ZBP1 is significantly downregulated in ovarian cancer, whereas its elevated expression predicts a favorable prognosis and correlates with high IFN responsiveness. Type I IFN triggers a rapid accumulation of ZBP1 protein prior to its transcriptional upregulation. Mechanistically, we identified the E3 ligase substrate receptor DCAF1 as a negative regulator that targets ZBP1 for proteasomal degradation. Interferon signaling activates the kinase DAPK3, which phosphorylates DCAF1 at S1328. This phosphorylation event compromises the assembly of the CRL4DCAF1 complex, thereby abrogating DCAF1-mediated degradation of ZBP1. In ovarian cancer models, genetic ablation of DCAF1 restored ZBP1 levels and significantly restrained tumor progression.

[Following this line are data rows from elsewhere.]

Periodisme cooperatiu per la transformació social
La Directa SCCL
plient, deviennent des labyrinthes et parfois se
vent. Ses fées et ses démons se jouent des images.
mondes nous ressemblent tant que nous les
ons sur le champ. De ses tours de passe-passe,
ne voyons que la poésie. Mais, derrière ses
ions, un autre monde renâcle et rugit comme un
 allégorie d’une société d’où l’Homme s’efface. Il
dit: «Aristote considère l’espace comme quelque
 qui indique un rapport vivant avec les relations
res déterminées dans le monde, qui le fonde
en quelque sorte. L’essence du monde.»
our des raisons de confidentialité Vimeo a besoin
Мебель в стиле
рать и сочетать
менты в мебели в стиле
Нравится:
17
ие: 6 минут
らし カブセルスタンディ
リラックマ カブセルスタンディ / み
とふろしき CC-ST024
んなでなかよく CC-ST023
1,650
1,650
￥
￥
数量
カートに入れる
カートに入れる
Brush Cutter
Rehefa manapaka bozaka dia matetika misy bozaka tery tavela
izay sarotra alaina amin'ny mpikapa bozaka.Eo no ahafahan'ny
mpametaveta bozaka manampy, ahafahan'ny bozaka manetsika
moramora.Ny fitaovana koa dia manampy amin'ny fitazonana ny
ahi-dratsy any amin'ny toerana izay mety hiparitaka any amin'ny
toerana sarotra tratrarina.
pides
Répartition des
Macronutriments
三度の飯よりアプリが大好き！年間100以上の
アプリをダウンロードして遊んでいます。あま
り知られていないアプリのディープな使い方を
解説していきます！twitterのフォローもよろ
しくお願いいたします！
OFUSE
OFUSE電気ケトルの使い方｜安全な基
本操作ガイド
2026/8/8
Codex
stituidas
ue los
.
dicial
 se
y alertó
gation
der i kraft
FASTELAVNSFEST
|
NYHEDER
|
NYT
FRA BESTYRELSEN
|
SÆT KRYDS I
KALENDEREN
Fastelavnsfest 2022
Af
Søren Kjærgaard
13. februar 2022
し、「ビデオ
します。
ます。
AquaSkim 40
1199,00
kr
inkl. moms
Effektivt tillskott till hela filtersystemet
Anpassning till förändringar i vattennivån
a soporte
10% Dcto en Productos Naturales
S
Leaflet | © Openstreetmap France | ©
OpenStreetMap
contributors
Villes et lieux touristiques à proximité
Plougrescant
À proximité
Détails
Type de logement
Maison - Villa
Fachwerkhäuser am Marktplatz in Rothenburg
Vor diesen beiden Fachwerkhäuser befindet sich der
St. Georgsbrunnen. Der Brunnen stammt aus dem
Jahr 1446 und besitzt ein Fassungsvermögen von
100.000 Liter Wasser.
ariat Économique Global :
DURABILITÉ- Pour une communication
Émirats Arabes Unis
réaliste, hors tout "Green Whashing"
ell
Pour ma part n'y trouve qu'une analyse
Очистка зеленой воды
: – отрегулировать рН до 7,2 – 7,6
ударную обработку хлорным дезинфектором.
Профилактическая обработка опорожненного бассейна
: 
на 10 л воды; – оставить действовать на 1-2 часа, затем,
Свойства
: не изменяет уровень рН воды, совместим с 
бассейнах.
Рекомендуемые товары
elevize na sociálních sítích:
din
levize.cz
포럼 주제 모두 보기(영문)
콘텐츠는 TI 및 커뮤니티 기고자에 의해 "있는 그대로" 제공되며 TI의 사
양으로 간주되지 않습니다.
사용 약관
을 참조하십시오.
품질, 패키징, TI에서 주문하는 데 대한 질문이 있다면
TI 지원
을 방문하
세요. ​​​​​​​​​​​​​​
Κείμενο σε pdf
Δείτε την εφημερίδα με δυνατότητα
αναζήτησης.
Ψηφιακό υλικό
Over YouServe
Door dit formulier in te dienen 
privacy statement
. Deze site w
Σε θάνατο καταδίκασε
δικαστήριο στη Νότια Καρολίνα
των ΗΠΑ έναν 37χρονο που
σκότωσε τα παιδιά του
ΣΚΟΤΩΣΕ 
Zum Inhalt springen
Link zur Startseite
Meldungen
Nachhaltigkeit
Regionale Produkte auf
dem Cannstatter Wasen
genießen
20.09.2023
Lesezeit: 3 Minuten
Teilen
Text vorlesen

Therapeutically, combining B32B3 with CBL0137 elevated intracellular Z-NA and stabilized ZBP1, driving PANoptosis and suppressing ovarian tumor growth across.

Conclusions

Our study identifies the IFN-DAPK3-DCAF1 pathway as a critical post-translational mechanism that ensures rapid ZBP1 stabilization. This highlights a fundamental strategy to bypass transcriptional latency for the rapid activation of immune responses, offering a strong clinical rationale to harness this pathway to induce ZBP1-dependent PANoptosis for the treatment of refractory tumors.